Positioning and profit-taking

Silver entered this phase with unusually high speculative positioning following a sharp multi-month rally. Investors and traders who had chased gains during this strong run were now sitting on significant profits, making the market prone to corrections. As broader financial markets corrected and margin requirements increased, silver became a convenient source of liquidity for investors looking to cover losses or rebalance portfolios. The selling pressure has been significant, with silver down roughly 28% from its recent highs, highlighting how quickly speculative positioning can reverse in volatile markets.

Importantly, this decline is not necessarily a reflection of weakening fundamentals in the silver market. Instead, it is largely driven by position reduction and cash generation. This behavior is common late in strong rallies: the assets that outperform in bullish cycles are often the first to be trimmed when uncertainty or volatility rises. In other words, silver is temporarily paying the price for its earlier performance, not for a structural decline in demand or supply.

#### LIST OF TASKS:
1. In the passage on silver's price drop, condense the paragraph beginning "Silver entered this phase" into a shorter version that keeps its main facts.
2. Reproduce word for word the section of the silver passage starting at "Importantly, this decline" and ending at "demand or supply.".
The lines that come next are not needed.

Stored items
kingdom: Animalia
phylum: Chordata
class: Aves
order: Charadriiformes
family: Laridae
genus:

#### RESULTS BY TASK:
1. After a sharp multi-month rally, silver carried unusually high speculative positioning, and traders holding large profits left the market open to corrections. When broader markets corrected and margin requirements rose, investors sold silver to raise cash, cover losses or rebalance. Silver fell roughly 28% from its recent highs, showing how fast speculative positioning can reverse in volatile markets.

2.
Importantly, this decline is not necessarily a reflection of weakening fundamentals in the silver market. Instead, it is largely driven by position reduction and cash generation. This behavior is common late in strong rallies: the assets that outperform in bullish cycles are often the first to be trimmed when uncertainty or volatility rises. In other words, silver is temporarily paying the price for its earlier performance, not for a structural decline in demand or supply.